### Exercise requirements
Reproduce the lines of the listing below verbatim, from the line containing "phylum: Tracheophyta" through the end of the listing, including both.

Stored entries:
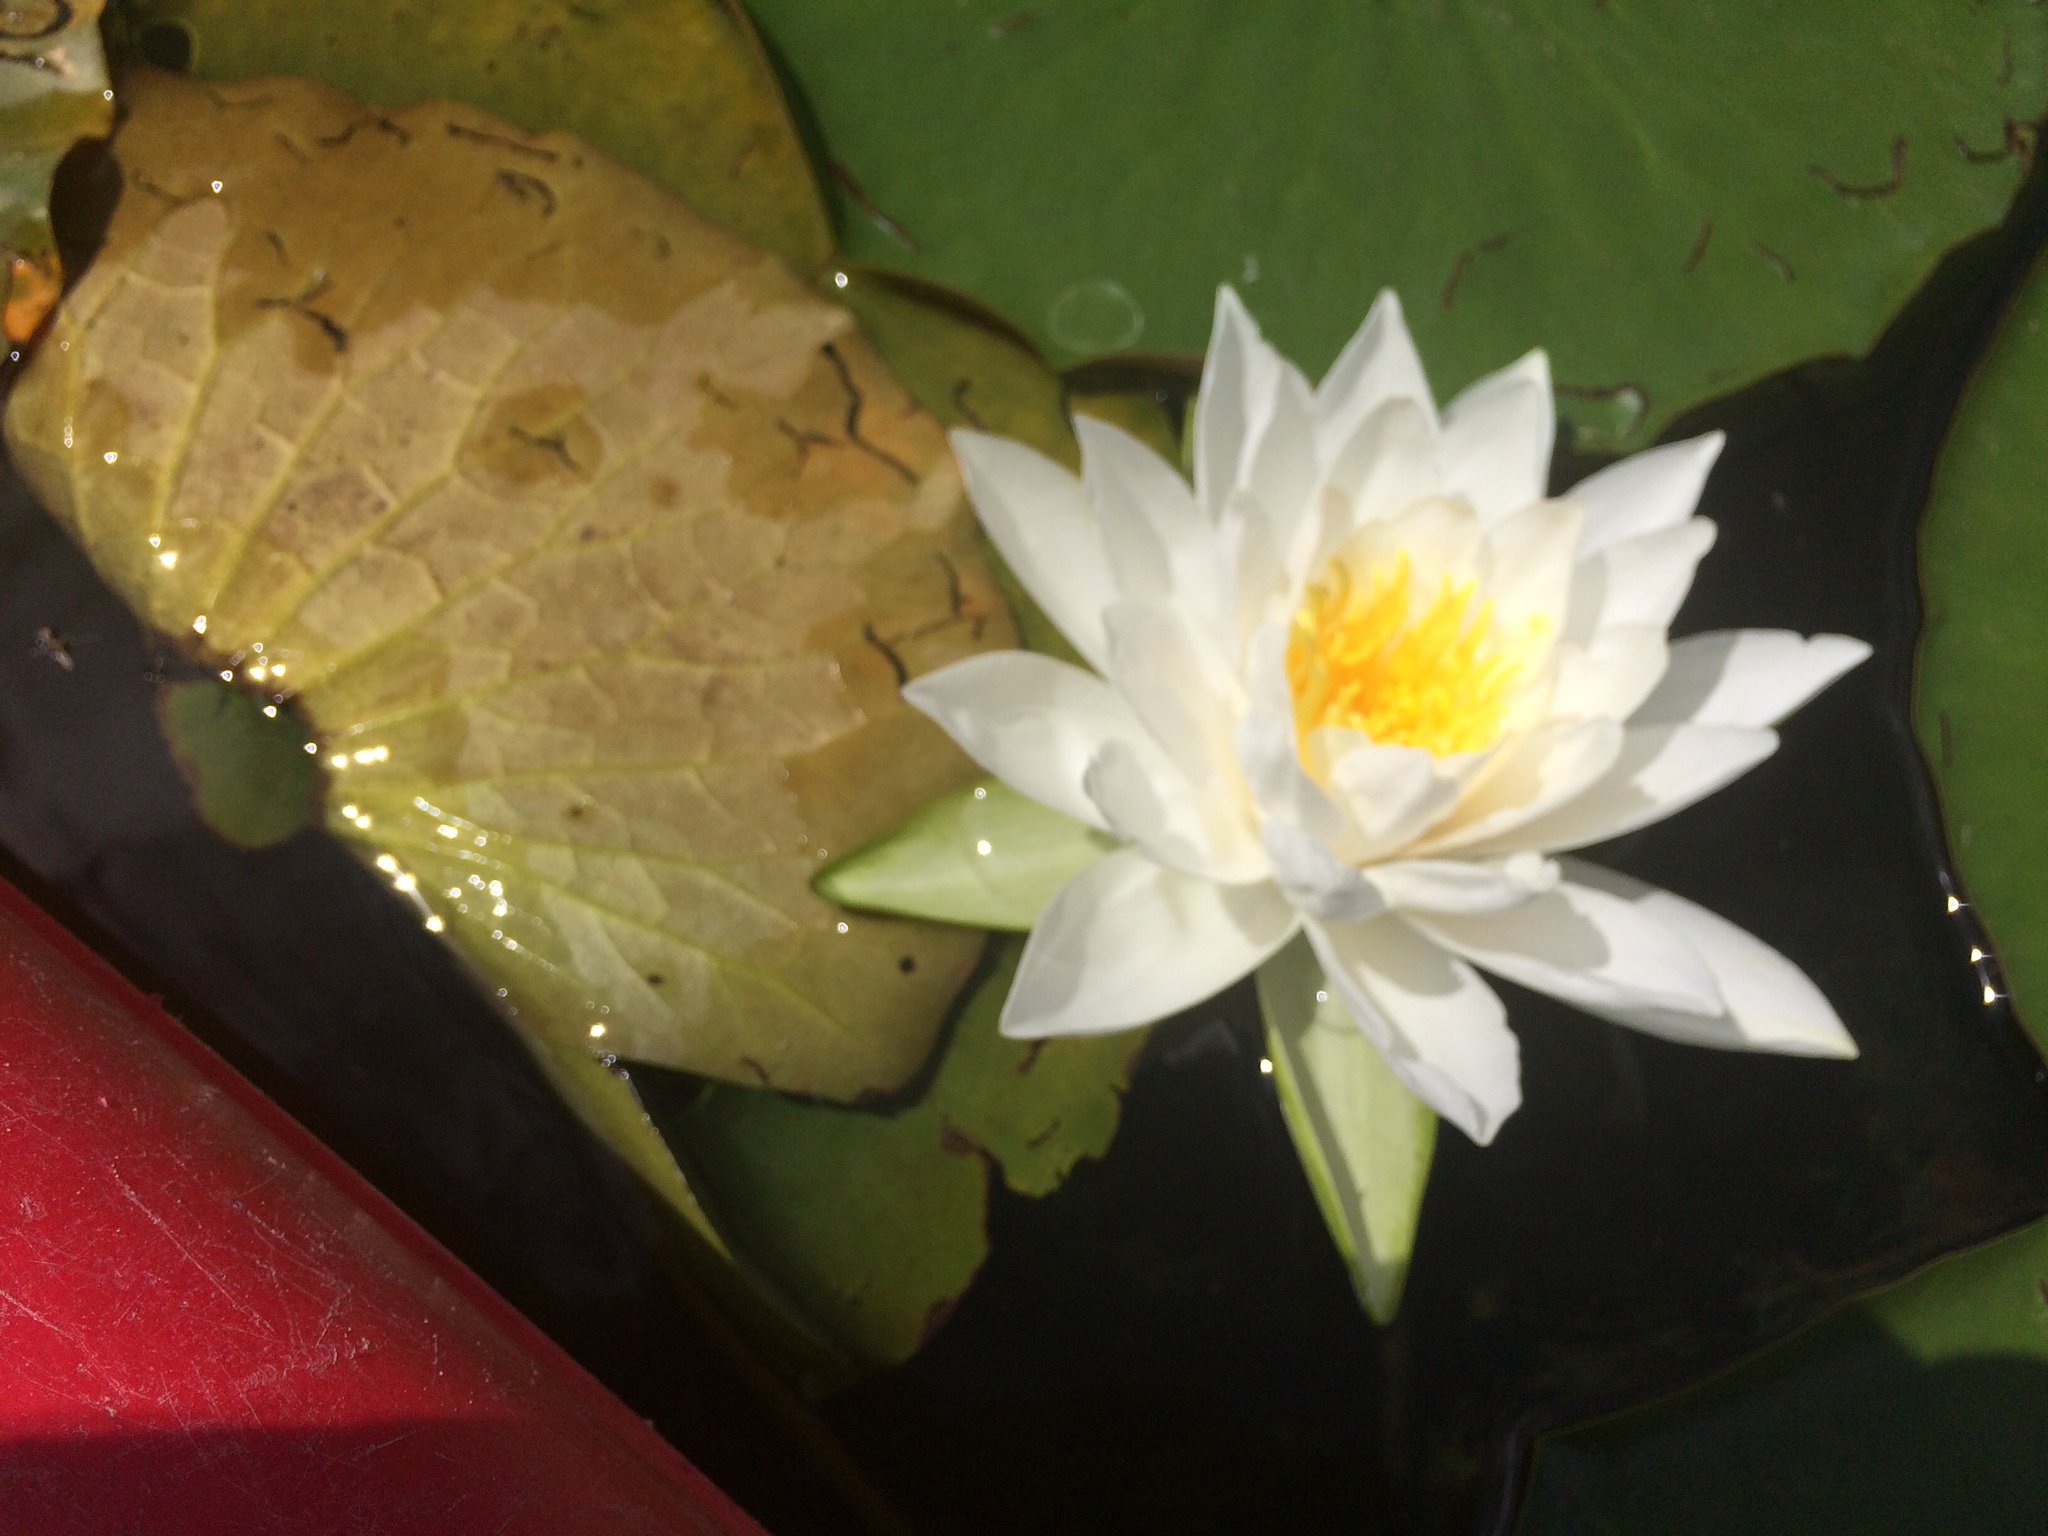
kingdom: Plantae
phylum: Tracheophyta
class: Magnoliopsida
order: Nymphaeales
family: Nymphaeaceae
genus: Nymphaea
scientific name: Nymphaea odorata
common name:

### Output of the exercise
phylum: Tracheophyta
class: Magnoliopsida
order: Nymphaeales
family: Nymphaeaceae
genus: Nymphaea
scientific name: Nymphaea odorata
common name:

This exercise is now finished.